Raw listing
⁂

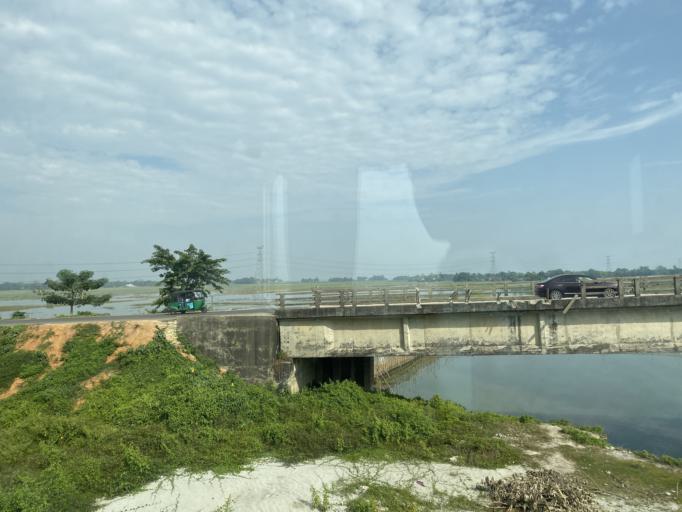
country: IN
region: Tripura
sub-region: West Tripura
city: Agartala
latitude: 23.8796
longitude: 91.1989
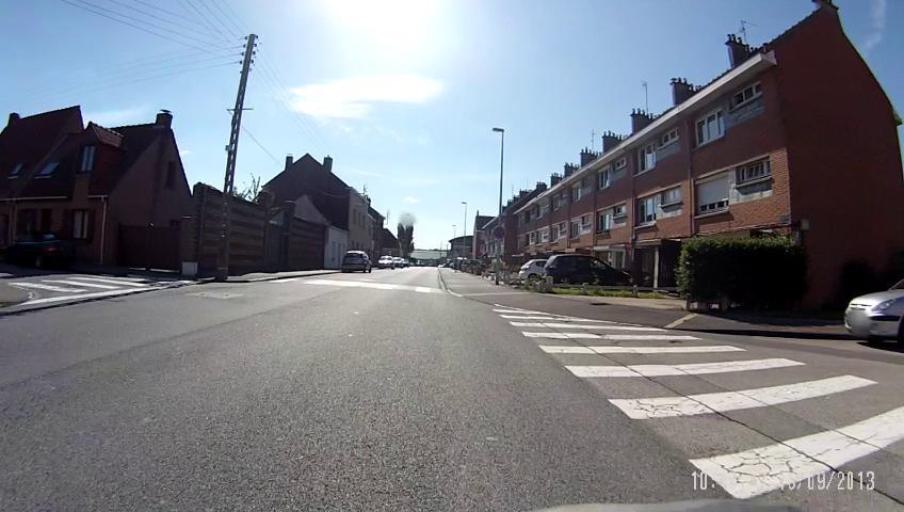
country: FR
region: Nord-Pas-de-Calais
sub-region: Departement du Nord
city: Teteghem
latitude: 51.0492
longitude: 2.4330
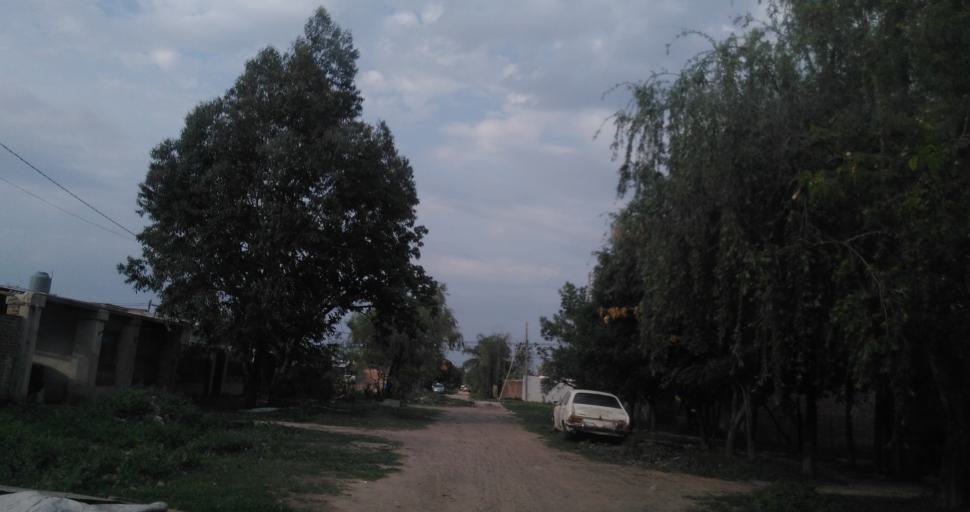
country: AR
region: Chaco
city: Resistencia
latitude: -27.4822
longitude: -59.0007
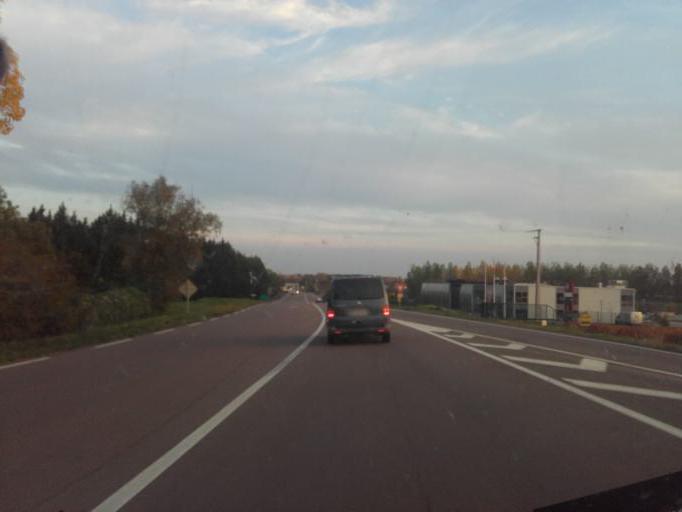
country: FR
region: Bourgogne
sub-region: Departement de la Cote-d'Or
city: Corpeau
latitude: 46.9250
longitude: 4.7440
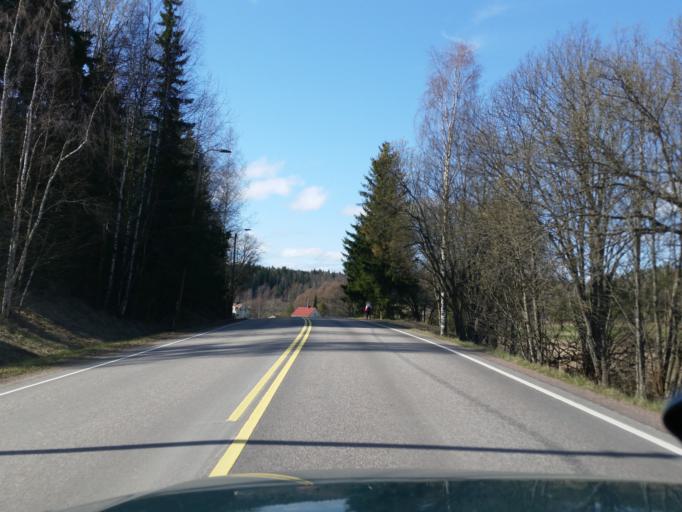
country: FI
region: Uusimaa
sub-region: Helsinki
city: Vihti
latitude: 60.4199
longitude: 24.3200
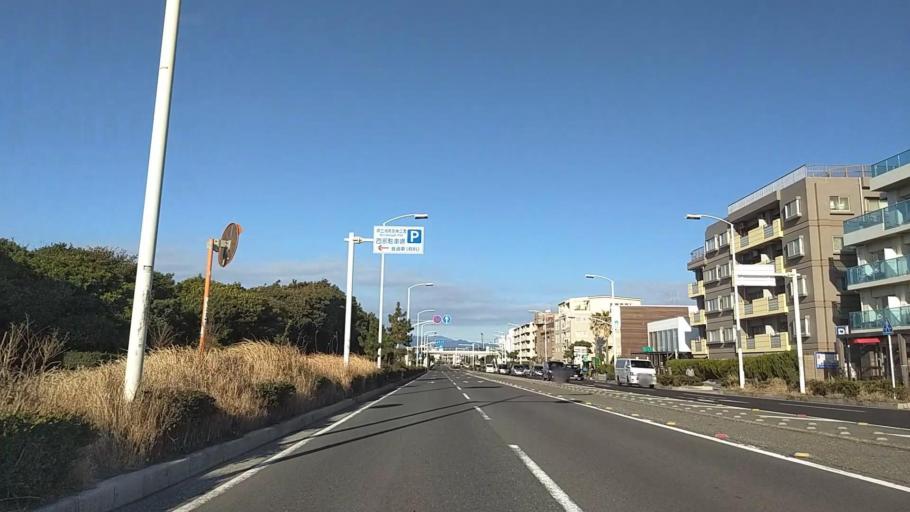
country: JP
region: Kanagawa
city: Fujisawa
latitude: 35.3141
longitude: 139.4755
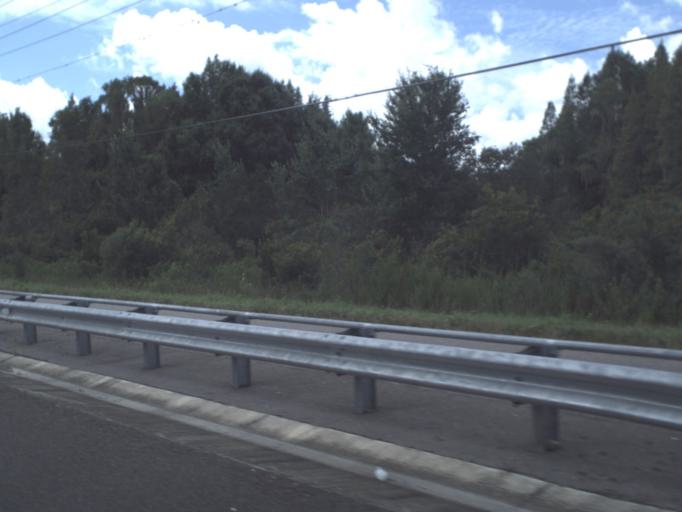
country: US
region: Florida
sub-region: Pasco County
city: Wesley Chapel
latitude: 28.2156
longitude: -82.3535
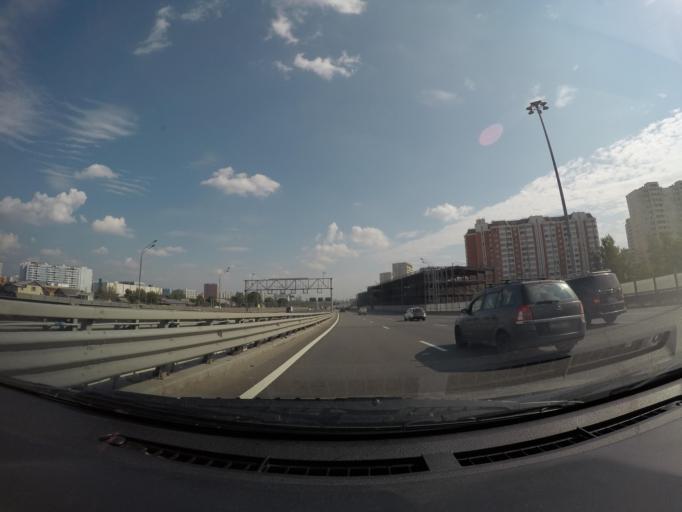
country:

⁂

> **What is being asked**
Reproduce the listing above line for line and character for character, leaving out the pictures.

> **Written solution**
country: IN
region: Tripura
sub-region: West Tripura
city: Agartala
latitude: 23.8796
longitude: 91.1989
country: FR
region: Nord-Pas-de-Calais
sub-region: Departement du Nord
city: Teteghem
latitude: 51.0492
longitude: 2.4330
country: AR
region: Chaco
city: Resistencia
latitude: -27.4822
longitude: -59.0007
country: FR
region: Bourgogne
sub-region: Departement de la Cote-d'Or
city: Corpeau
latitude: 46.9250
longitude: 4.7440
country: FI
region: Uusimaa
sub-region: Helsinki
city: Vihti
latitude: 60.4199
longitude: 24.3200
country: JP
region: Kanagawa
city: Fujisawa
latitude: 35.3141
longitude: 139.4755
country: US
region: Florida
sub-region: Pasco County
city: Wesley Chapel
latitude: 28.2156
longitude: -82.3535
country:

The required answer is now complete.